Just last week, data obtained from freedom of information requests led to claims that the NHS treated mental health care as a “second-class service”. Indeed, thousands of mentally ill patients have been forced to travel “hundreds of miles” for treatment in recent years. Extreme cases have seen patients being forcibly sectioned so that they can receive care in overcrowded wards. Even medical students have resorted to asking for greater teaching on psychiatry, highlighting the derisory attention that mental health issues receive. Yet the state of mental health services is unsurprising considering that they receive only 13 per cent of the NHS budget, despite mental illness affecting around a quarter of the UK population.

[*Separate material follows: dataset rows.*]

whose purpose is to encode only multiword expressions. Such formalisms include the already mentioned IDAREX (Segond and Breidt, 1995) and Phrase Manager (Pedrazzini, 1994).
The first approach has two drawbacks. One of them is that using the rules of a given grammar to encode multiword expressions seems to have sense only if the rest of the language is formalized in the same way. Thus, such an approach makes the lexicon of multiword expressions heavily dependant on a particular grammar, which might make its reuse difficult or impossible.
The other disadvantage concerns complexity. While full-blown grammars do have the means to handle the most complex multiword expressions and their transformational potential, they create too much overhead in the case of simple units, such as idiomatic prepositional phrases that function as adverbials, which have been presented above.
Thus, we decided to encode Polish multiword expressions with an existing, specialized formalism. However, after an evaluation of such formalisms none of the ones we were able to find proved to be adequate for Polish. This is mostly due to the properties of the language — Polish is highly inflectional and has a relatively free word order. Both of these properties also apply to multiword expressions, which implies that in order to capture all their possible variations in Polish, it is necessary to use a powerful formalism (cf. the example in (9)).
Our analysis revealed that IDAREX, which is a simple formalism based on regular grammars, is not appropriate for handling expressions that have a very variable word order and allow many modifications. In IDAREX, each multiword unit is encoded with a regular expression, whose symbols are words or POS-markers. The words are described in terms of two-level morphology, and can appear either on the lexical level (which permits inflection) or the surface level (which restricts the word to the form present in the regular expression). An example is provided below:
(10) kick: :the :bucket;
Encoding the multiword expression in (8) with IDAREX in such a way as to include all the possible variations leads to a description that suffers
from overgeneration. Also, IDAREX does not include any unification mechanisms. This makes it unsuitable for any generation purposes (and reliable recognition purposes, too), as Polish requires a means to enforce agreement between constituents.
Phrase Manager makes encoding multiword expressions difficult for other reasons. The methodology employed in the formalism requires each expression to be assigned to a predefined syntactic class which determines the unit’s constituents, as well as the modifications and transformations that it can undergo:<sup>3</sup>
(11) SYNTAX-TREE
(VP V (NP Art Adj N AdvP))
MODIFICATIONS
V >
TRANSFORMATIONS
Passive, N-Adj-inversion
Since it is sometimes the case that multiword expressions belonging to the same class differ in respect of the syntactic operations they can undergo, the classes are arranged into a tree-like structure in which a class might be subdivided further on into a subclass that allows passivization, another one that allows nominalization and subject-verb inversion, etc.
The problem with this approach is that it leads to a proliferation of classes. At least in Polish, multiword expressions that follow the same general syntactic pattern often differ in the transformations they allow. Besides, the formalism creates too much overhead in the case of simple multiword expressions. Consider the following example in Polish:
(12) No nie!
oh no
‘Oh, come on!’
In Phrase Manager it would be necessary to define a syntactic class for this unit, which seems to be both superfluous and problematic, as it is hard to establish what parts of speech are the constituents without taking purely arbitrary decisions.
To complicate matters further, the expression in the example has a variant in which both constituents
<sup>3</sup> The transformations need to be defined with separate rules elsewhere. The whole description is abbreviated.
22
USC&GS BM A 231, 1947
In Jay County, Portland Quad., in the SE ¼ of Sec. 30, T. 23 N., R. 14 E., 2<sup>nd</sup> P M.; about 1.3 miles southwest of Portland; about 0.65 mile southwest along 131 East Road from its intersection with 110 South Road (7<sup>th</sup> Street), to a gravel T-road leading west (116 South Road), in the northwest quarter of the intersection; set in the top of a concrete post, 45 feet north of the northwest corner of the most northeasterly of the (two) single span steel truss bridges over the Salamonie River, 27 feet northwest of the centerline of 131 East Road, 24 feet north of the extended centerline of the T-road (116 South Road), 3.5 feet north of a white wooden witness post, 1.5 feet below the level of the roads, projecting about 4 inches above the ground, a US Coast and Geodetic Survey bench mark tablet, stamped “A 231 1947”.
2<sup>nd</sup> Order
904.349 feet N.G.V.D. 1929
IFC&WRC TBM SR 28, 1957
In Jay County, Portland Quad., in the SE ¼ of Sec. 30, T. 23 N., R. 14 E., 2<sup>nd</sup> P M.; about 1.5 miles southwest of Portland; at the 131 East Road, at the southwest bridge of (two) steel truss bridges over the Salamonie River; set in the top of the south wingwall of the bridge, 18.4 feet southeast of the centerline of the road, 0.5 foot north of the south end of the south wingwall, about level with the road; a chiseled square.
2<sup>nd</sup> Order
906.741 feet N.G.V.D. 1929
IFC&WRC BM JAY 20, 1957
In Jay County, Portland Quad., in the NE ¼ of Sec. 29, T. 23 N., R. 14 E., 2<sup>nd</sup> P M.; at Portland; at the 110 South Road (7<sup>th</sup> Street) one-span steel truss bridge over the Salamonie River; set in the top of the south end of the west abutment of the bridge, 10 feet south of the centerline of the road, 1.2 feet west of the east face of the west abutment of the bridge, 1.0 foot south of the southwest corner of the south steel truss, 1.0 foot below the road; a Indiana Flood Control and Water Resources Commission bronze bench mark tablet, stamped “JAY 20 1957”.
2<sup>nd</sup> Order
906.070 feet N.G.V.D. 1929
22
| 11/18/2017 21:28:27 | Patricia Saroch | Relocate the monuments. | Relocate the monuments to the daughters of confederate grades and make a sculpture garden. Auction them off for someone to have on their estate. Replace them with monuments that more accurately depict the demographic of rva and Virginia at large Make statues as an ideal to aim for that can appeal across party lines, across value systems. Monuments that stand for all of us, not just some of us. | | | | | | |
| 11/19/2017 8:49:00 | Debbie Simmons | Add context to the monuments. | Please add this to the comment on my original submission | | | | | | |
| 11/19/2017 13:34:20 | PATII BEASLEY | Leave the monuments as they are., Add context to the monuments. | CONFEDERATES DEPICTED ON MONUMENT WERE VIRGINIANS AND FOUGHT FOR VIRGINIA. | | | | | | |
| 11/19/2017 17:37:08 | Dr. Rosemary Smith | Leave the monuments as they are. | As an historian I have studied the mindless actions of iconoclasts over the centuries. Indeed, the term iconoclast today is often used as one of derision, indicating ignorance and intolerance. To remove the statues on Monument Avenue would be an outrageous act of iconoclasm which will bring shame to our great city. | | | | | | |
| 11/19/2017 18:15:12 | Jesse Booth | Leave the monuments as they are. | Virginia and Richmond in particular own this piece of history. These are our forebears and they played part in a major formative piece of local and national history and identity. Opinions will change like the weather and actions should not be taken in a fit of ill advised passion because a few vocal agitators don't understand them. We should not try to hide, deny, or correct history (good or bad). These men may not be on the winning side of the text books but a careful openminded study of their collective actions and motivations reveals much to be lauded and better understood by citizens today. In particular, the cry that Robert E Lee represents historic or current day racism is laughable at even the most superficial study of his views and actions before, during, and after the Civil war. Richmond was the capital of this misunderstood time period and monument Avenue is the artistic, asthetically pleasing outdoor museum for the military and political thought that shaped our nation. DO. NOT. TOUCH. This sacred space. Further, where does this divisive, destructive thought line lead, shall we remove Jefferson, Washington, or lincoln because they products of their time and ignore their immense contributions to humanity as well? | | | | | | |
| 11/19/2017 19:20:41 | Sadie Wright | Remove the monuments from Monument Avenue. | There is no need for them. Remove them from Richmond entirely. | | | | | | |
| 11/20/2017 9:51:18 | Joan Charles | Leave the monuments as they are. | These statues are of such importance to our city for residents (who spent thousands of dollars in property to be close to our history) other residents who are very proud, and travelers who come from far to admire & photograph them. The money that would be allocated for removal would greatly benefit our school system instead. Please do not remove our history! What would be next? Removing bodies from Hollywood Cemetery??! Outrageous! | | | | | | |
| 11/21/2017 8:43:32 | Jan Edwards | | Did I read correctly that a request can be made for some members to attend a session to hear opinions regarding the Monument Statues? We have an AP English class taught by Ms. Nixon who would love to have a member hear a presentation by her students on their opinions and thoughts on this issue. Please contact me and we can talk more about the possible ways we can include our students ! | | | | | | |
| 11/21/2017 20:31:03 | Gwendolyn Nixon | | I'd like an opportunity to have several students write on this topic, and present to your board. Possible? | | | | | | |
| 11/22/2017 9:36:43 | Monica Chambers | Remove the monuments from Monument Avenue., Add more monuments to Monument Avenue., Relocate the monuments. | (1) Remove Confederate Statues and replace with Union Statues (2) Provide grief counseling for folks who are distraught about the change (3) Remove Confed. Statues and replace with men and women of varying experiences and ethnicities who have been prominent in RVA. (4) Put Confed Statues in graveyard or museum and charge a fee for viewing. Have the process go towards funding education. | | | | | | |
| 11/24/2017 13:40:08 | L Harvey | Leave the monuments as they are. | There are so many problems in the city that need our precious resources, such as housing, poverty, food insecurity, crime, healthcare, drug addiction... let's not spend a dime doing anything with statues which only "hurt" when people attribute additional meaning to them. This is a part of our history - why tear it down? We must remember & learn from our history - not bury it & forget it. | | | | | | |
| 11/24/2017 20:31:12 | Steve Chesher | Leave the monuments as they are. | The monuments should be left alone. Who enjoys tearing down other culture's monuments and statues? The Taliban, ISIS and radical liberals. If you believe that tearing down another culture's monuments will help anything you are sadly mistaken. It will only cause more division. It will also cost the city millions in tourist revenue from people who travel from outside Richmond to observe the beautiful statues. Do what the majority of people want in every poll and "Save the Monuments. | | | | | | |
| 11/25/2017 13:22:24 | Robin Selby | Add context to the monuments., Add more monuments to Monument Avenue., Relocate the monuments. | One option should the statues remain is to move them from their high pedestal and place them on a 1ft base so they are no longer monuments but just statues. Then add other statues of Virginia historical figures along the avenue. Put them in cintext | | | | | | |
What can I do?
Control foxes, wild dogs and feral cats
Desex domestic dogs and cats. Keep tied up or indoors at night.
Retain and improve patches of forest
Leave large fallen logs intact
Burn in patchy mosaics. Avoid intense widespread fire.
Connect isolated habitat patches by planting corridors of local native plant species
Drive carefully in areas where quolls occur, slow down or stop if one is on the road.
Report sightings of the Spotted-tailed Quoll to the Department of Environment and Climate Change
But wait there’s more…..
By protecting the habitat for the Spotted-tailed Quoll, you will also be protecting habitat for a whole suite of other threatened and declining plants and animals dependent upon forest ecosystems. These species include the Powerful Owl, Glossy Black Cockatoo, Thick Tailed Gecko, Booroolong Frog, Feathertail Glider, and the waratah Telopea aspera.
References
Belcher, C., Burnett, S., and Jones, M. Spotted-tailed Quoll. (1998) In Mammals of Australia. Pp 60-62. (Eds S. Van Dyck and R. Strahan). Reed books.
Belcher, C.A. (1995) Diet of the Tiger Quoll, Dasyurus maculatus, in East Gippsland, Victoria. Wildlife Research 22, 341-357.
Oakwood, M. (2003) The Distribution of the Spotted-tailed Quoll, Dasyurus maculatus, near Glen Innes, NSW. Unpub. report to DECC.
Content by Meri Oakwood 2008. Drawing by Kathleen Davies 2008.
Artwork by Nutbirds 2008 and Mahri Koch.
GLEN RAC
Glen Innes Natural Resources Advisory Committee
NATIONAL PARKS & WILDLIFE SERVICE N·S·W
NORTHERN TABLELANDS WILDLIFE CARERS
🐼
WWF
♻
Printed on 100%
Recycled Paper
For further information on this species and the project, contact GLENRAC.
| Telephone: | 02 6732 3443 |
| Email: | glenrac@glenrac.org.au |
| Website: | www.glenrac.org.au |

Worse still, national spending on mental health has consistently decreased over the past three years. And the trend isn’t limited to adult care; mental health services for children and adolescents have also seen a fall in funding. This decline seems even more irrational considering adolescence is the period when many mental illnesses first manifest, and that hospitals are recording a rise in hospital admissions for conditions such as eating disorders.
The budget cuts have had a noticeable impact, with doctors citing the changes as a cause of “avoidable deaths and suicides,” while mental health organisations claimed that the cuts “put lives at risk”. Mental illness also has a significant impact on a patient’s quality of life, and is thought to contribute to poor physical health, having been associated with diabetes, cancer and cardiovascular disease. As well as the ethical concerns of these cases, such neglect of the mentally ill also has practical implications; a report by the London School of Economics found that the NHS could save over £50m a year by reversing budget cuts to preventative and early intervention therapies.
Yet perhaps the most striking aspect of the decrease in funding comes from the comparison with other areas of health care. The government, for instance, took great pride in announcing that the Cancer Drugs Fund would be ring-fenced until 2016. While it would be wrong to question the severity of diseases such as cancer, it is worth considering that this budget is reserved for treatments that aren’t ordinarily commissioned because they are not cost-effective. Given the nature of the NHS’s funding crisis, it seems unfair to fund relatively inefficient treatments, while the NHS’s most vulnerable patients are left without basic care.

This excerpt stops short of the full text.